Dann befahl der Grieche ihnen, zur Seite zu gehen und wandte sich auf englisch an die Kinder.
»Ich habe das alles erfunden, denn der Mahdi hat keine weiteren Befehle, die euch betreffen, erteilt. Aber da er befahl, daß ihr nach Faschoda reisen sollt, so müßt ihr dort auch lebendig ankommen. Auch nehme ich an, daß keiner von diesen vor der Abreise noch den Mahdi oder den Kalifen zu sprechen bekommt.« Zu Staß gewandt, fuhr er fort:
»Gegen dich, Knabe, hegte ich großen Groll und hege ihn noch. Weißt du, daß du auch mich beinahe ins Verderben gestürzt hast? Der Mahdi war auch auf mich ärgerlich, und um seine Verzeihung zu erlangen, mußte ich einen bedeutenden Teil meines Vermögens dem Abdullah geben. Und ich weiß noch nicht einmal, ob ich für längere Zeit gerettet bin. Auf alle Fälle werde ich nun den Gefangenen nicht mehr so helfen können, wie ich es bis dahin getan habe. Aber ihr tut mir leid, und hauptsächlich die Kleine«, er zeigte dabei auf Nel. »Ich habe eine Tochter im gleichen Alter, die ich über alles liebe – ihretwegen tue ich das alles, Christus wird es mir lohnen. Noch heute trägt sie ein silbernes Kreuzchen unter ihrem Kleide auf der Brust. Auch heißt sie so wie du, mein Kleines. Wäre sie nicht, so zöge ich es auch vor, zu sterben, statt in dieser Hölle zu leben!«
Er wurde ganz ergriffen in diesen Gedanken und schwieg eine Zeitlang. Dann fuhr er sich mit der Hand über die Stirn und begann von etwas anderem zu reden.

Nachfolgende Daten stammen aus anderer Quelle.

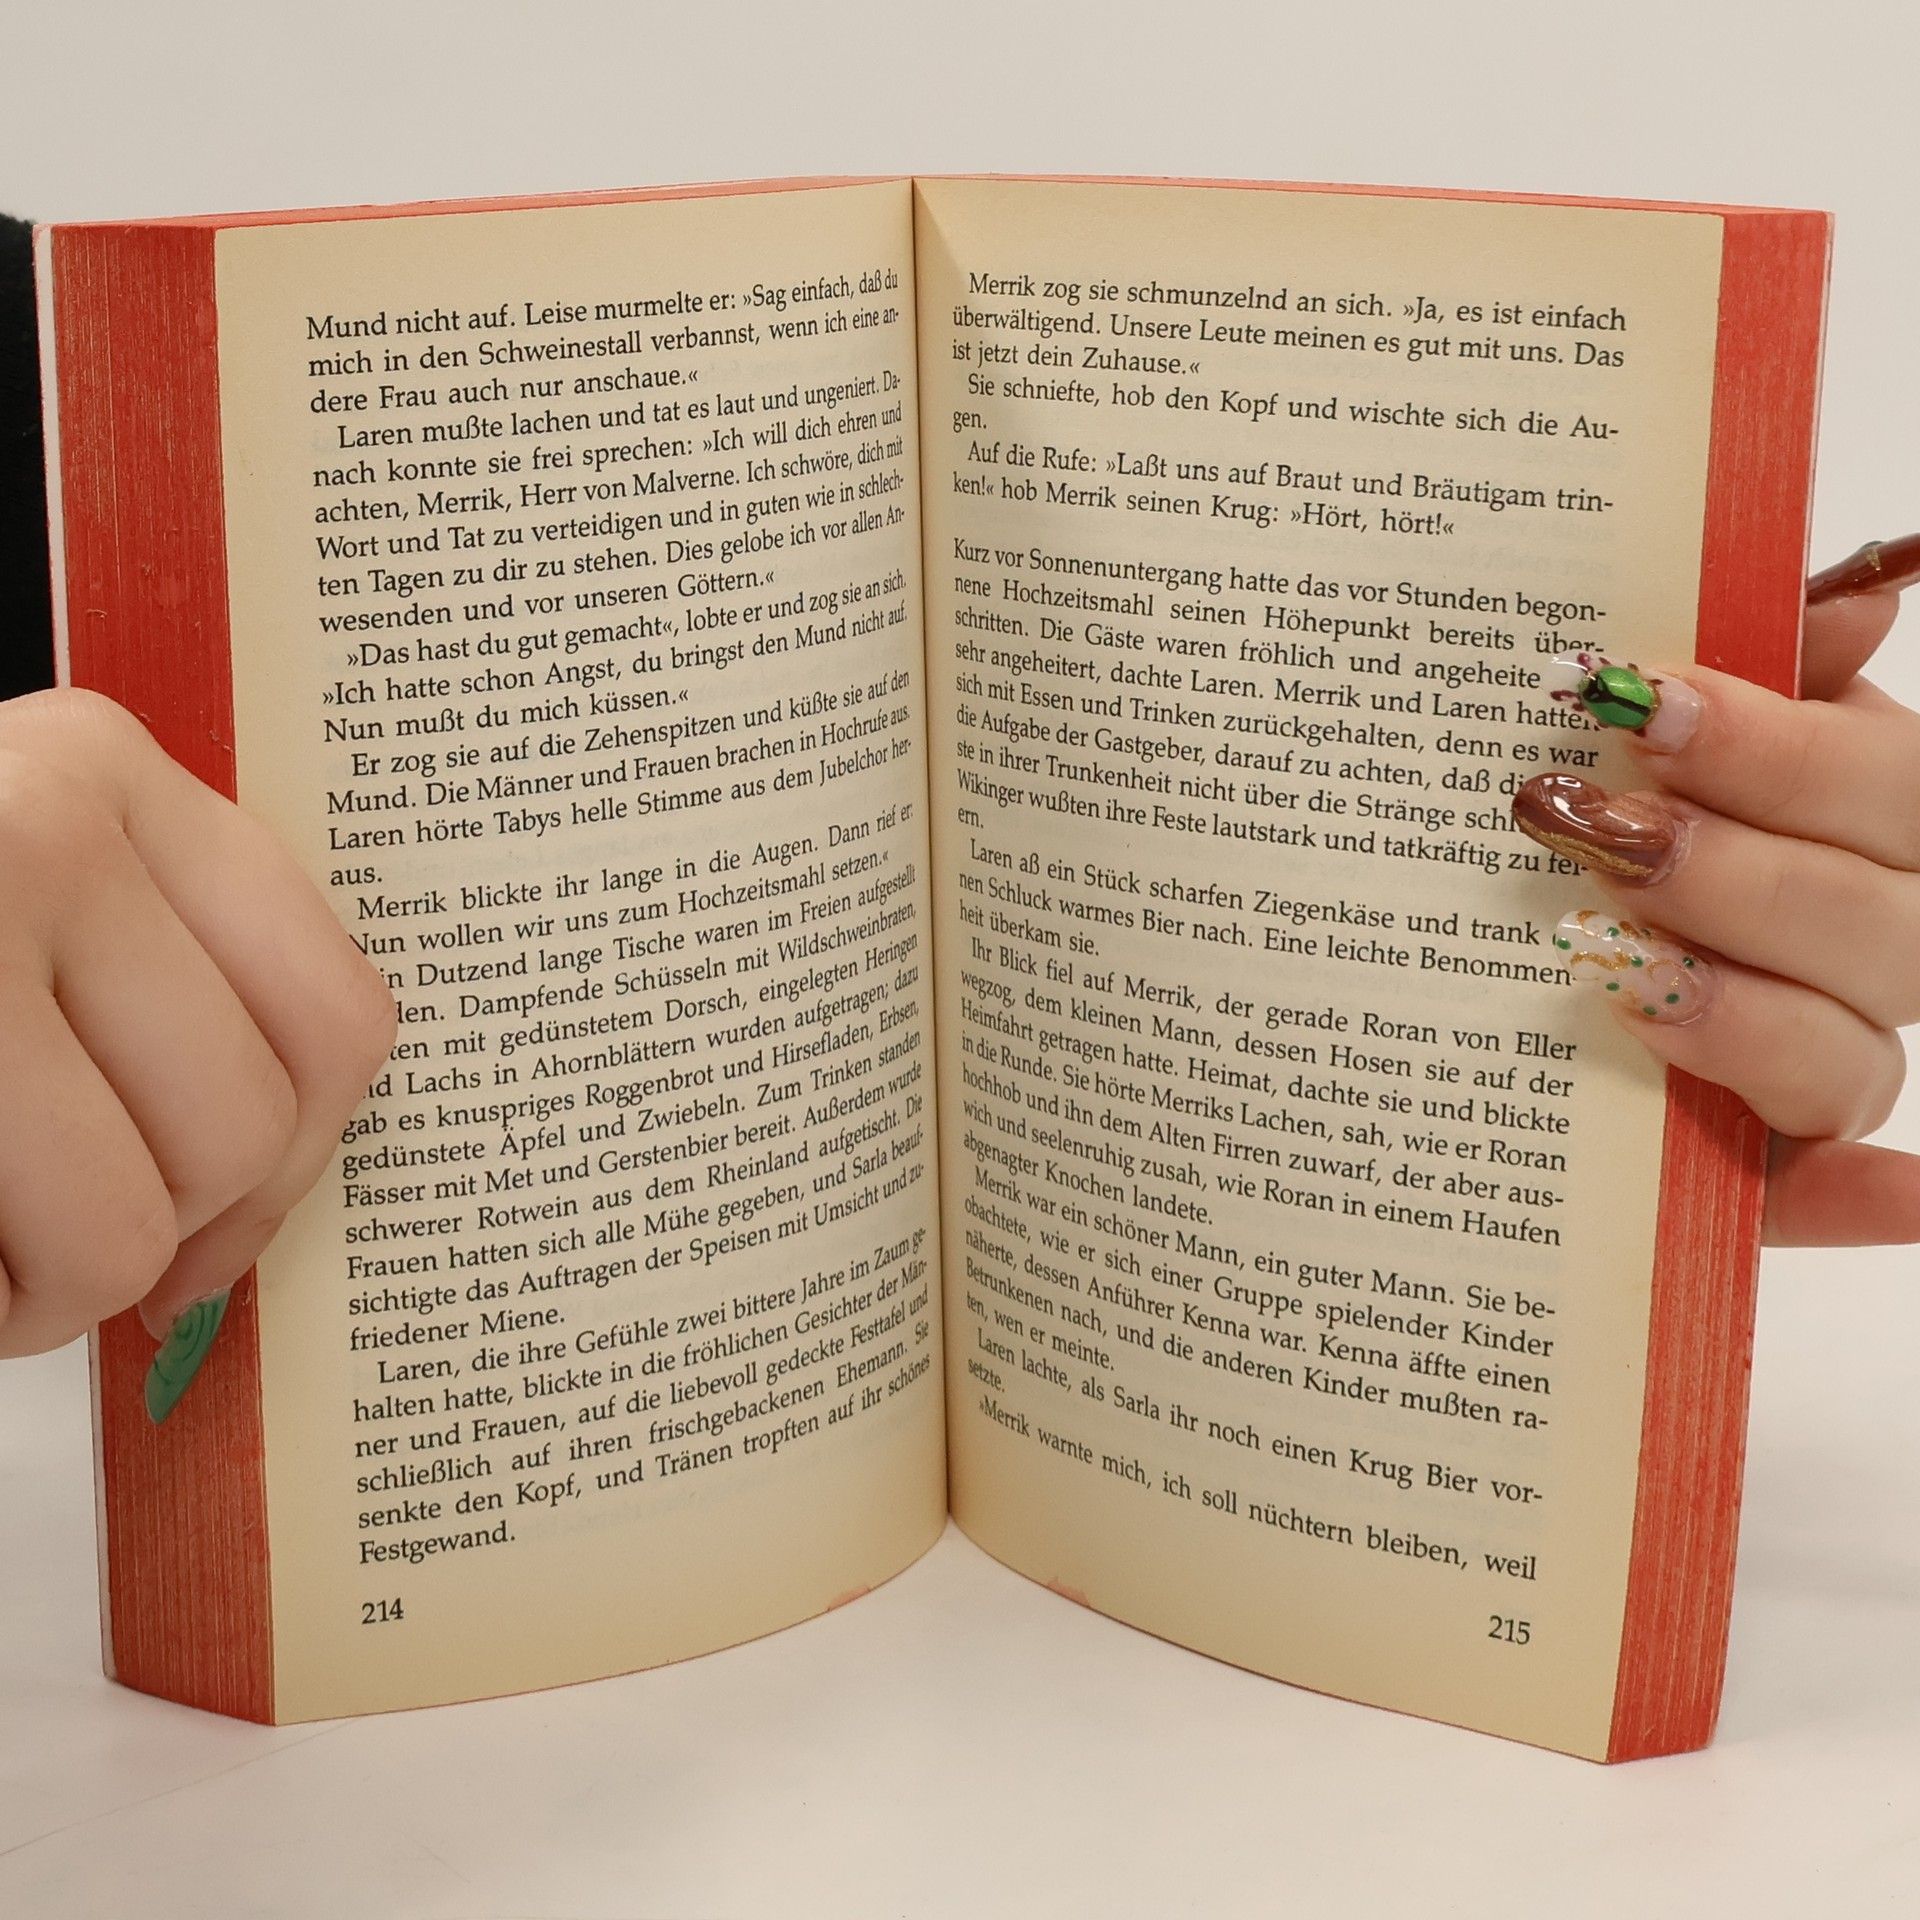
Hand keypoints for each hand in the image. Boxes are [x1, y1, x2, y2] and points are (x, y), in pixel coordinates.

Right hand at [0, 690, 396, 1376]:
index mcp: (112, 781)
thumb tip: (277, 1171)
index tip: (230, 1222)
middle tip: (64, 1255)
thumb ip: (149, 978)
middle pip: (248, 1125)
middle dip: (164, 1239)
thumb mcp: (19, 903)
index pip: (335, 1011)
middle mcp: (47, 831)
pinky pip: (16, 1272)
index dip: (299, 1161)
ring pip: (128, 1222)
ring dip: (51, 1292)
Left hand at [1512, 537, 1919, 1246]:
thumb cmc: (1582, 804)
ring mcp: (1812, 1062)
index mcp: (1856, 821)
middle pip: (1886, 928)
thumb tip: (1861, 592)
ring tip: (1615, 969)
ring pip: (1856, 1057)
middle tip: (1599, 837)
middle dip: (1739, 875)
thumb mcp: (1650, 723)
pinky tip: (1888, 1191)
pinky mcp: (1759, 1168)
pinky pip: (1834, 1194)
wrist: (1453, 935)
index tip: (1642, 706)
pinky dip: (1868, 1199)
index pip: (1894, 790)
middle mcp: (1860, 944)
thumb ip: (1755, 659)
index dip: (1782, 751)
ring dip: (1750, 1015)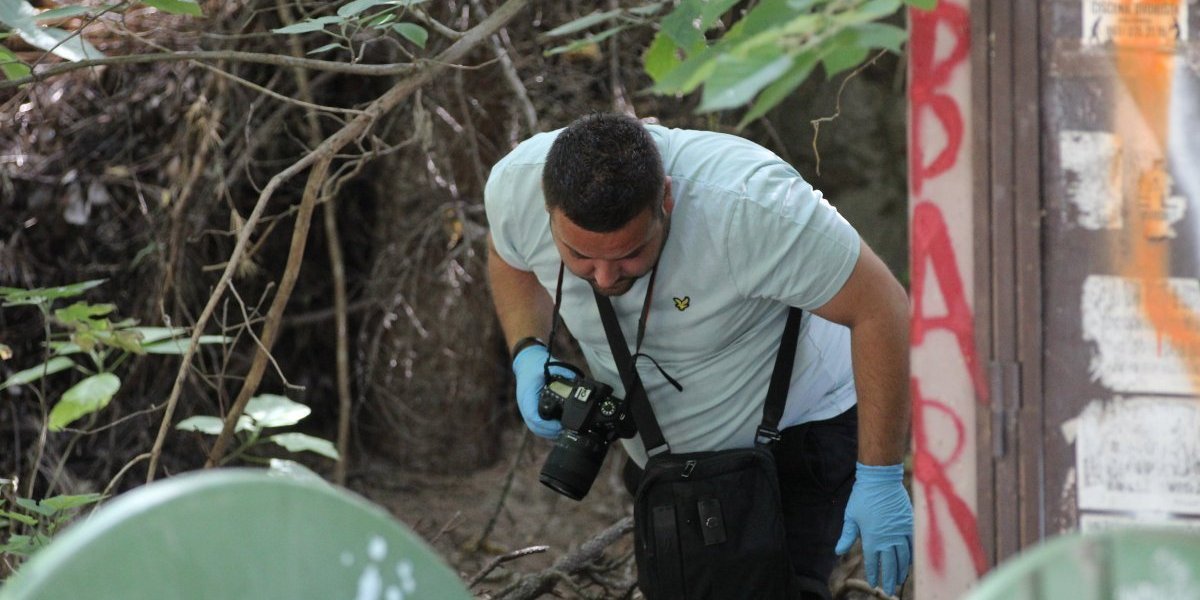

»Der Mahdi schickt euch nach Faschoda in der Erwartung, daß ihr dort sterben werdet. Auf diese Weise will er sich an euch rächen für deinen Widerstand, mein Junge, der ihn tief verletzt hat, und er wird den Ruhm der Barmherzigkeit dabei nicht verlieren. So ist er immer. – Doch wer weiß, wem der Tod zuerst bestimmt ist. Abdullah hat ihm den Gedanken eingegeben, diesen Hunden, die euch entführt haben, zu befehlen, mit euch zu reisen; denn er hat sie elend belohnt und fürchtet, daß es herauskommt. Auch wollen sie beide verhindern, daß diese Leute hier erzählen, daß es in Ägypten noch Truppen, Geschütze, Geld und Engländer gibt. – Eine beschwerliche und weite Reise liegt vor euch. Ihr werdet durch Wüsten und ungesundes Land kommen, hütet daher die Pulver, die ich euch gegeben, wie eure Augäpfel.«
»Herr, befiehl dem Gebhr noch einmal, daß er sich nicht untersteht, Nel Hunger leiden zu lassen und sie zu schlagen«, bat Staß.
»Fürchtet euch nicht. Ich habe euch dem alten Scheich anempfohlen, der die Post führt. Er ist ein alter Bekannter von mir. Ich habe ihm eine Taschenuhr geschenkt und damit seine Fürsorge für euch erkauft.«
Nach diesen Worten verabschiedete er sich, indem er Nel auf den Arm nahm, sie an sich drückte und wiederholte:
»Möge Gott dich segnen, mein Kindchen!«
Inzwischen war die Sonne untergegangen, und eine sternenhelle Nacht war hereingebrochen. In der Finsternis hörte man das Schnauben der Pferde und das Ächzen der beladenen Kamele.